* [What you will do] Reproduce the rows verbatim, beginning at the first line and continuing through the line that contains "Contáctenos".

Segment Open

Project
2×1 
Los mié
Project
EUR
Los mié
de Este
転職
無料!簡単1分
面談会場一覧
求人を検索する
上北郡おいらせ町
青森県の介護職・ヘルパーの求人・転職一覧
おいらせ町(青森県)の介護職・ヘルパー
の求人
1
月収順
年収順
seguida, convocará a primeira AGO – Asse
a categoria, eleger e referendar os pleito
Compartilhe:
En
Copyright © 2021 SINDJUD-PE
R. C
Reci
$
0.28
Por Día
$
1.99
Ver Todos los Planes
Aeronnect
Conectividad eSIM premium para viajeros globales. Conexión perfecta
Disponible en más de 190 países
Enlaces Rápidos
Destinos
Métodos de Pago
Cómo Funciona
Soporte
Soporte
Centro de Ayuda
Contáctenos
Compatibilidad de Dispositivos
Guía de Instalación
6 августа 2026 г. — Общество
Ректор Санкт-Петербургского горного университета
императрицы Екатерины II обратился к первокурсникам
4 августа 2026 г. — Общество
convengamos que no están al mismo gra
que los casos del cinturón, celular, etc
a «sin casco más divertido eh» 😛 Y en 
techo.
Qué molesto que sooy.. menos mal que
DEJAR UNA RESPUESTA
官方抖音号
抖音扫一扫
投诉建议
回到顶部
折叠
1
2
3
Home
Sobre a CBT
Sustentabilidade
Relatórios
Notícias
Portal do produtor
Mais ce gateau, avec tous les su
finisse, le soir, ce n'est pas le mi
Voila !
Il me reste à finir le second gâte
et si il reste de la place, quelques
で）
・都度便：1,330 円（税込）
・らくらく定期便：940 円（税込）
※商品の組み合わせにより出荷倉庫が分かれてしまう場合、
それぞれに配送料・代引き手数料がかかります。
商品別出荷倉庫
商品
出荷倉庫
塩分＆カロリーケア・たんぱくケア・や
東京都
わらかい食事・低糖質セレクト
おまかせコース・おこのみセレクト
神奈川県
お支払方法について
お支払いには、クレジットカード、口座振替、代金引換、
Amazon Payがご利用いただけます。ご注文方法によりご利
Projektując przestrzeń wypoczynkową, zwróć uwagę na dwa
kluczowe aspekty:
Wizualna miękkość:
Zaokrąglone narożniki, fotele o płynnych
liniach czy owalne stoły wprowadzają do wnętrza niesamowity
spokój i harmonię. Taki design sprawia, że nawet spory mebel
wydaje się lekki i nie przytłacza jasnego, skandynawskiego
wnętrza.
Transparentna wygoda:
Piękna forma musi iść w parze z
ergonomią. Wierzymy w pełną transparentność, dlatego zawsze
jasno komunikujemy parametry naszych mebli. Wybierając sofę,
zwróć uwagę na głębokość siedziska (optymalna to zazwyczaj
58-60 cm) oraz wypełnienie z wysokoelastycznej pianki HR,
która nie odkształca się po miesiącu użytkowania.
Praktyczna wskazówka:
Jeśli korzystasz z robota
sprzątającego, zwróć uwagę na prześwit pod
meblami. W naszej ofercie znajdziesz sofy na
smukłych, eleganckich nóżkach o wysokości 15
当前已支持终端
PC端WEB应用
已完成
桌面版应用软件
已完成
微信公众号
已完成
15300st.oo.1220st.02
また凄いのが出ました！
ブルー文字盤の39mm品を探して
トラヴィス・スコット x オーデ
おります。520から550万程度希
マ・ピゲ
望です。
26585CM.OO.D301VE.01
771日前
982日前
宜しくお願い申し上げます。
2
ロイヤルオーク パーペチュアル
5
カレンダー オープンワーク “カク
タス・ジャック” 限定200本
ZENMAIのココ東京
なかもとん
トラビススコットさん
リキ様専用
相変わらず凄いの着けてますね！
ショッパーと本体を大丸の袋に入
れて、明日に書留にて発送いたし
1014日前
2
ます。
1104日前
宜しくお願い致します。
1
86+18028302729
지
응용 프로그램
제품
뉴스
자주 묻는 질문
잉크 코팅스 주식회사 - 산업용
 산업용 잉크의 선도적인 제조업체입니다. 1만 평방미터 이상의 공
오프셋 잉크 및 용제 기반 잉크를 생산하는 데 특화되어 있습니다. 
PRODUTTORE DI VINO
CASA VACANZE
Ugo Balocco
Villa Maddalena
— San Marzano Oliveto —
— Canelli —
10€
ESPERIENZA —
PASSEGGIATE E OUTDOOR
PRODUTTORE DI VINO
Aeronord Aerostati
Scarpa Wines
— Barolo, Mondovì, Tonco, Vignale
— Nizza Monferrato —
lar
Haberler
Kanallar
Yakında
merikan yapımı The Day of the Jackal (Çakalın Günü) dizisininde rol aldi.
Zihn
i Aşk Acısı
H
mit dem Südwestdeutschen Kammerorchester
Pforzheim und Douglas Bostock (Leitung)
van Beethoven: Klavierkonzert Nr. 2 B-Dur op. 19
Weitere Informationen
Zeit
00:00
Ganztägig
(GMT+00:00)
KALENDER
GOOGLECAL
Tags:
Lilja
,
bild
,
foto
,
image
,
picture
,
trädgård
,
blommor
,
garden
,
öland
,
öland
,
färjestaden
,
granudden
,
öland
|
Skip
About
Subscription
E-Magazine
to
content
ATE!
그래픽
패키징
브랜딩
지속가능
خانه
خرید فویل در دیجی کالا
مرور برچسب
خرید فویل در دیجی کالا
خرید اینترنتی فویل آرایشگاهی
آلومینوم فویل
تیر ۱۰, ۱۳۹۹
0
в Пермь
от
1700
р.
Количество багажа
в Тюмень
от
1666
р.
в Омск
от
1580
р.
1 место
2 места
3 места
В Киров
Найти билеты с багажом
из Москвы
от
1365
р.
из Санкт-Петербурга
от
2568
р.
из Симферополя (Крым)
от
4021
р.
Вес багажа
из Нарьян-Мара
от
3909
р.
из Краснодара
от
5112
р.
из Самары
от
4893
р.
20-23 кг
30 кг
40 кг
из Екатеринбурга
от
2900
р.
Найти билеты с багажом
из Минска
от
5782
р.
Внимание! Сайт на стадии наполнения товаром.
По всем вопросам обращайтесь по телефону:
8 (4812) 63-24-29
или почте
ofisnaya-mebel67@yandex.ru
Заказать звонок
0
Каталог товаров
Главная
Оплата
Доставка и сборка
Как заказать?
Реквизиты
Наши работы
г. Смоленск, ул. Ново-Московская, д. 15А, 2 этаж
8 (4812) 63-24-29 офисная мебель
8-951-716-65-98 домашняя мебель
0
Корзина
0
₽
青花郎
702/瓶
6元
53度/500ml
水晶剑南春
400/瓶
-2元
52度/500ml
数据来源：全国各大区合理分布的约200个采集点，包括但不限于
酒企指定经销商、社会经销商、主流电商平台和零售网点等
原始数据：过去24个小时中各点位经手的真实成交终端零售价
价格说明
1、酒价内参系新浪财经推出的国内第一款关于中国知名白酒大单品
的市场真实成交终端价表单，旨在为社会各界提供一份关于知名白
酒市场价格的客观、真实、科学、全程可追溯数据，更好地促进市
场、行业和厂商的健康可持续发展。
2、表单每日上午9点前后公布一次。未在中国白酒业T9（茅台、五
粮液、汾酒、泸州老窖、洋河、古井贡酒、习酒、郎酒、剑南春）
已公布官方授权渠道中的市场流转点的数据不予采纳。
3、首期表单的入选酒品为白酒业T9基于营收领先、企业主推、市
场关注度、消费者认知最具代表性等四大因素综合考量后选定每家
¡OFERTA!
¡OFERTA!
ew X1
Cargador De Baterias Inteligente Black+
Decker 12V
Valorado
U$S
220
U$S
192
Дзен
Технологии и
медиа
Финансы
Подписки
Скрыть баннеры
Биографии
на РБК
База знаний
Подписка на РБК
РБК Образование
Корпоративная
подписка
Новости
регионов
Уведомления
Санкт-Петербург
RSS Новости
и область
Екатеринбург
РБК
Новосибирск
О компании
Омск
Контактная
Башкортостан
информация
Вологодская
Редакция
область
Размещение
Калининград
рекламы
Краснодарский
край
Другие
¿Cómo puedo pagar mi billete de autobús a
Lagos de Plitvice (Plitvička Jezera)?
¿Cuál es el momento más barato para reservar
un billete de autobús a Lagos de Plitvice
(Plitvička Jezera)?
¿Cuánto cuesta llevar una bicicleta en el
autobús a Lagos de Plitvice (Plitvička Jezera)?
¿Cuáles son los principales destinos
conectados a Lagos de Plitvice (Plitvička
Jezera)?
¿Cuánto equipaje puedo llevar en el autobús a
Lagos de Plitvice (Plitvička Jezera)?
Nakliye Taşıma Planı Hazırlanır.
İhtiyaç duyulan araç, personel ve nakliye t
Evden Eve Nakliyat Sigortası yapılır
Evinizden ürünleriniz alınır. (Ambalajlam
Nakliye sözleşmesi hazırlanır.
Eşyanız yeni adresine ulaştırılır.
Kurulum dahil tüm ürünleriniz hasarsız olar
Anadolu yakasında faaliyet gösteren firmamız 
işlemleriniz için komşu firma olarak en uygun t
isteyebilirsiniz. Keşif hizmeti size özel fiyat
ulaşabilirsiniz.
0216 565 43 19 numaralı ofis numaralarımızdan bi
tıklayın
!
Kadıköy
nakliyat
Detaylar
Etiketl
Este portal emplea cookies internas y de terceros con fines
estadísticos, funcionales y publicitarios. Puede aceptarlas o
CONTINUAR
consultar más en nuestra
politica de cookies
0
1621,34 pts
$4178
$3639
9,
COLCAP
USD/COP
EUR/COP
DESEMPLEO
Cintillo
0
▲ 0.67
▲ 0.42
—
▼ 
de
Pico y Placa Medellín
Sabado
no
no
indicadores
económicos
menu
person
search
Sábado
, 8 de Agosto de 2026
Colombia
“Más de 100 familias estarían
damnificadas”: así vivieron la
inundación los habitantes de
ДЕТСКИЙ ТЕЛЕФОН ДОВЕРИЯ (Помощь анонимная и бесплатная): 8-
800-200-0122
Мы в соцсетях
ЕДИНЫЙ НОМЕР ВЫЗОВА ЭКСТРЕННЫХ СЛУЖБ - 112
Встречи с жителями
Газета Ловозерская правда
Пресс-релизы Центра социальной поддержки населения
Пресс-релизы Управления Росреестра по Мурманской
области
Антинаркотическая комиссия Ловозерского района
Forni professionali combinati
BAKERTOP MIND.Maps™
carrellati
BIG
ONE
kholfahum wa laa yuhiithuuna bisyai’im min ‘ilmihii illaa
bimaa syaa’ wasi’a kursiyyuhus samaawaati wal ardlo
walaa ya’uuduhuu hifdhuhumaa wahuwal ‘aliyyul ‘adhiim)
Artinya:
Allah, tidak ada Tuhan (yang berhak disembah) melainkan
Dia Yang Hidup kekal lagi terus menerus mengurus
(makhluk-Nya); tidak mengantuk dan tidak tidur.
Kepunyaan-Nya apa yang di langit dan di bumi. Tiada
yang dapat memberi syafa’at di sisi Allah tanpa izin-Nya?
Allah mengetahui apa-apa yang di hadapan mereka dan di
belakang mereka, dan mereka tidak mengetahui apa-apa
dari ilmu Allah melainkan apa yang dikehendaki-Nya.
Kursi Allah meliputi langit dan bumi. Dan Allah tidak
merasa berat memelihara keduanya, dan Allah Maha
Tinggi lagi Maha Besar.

Segment Closed

* [Expected answer]
Project
2×1 
Los mié
Project
EUR
Los mié
de Este
転職
無料!簡単1分
面談会場一覧
求人を検索する
上北郡おいらせ町
青森県の介護職・ヘルパーの求人・転職一覧
おいらせ町(青森県)の介護職・ヘルパー
の求人
1
月収順
年収順
seguida, convocará a primeira AGO – Asse
a categoria, eleger e referendar os pleito
Compartilhe:
En
Copyright © 2021 SINDJUD-PE
R. C
Reci
$
0.28
Por Día
$
1.99
Ver Todos los Planes
Aeronnect
Conectividad eSIM premium para viajeros globales. Conexión perfecta
Disponible en más de 190 países
Enlaces Rápidos
Destinos
Métodos de Pago
Cómo Funciona
Soporte
Soporte
Centro de Ayuda
Contáctenos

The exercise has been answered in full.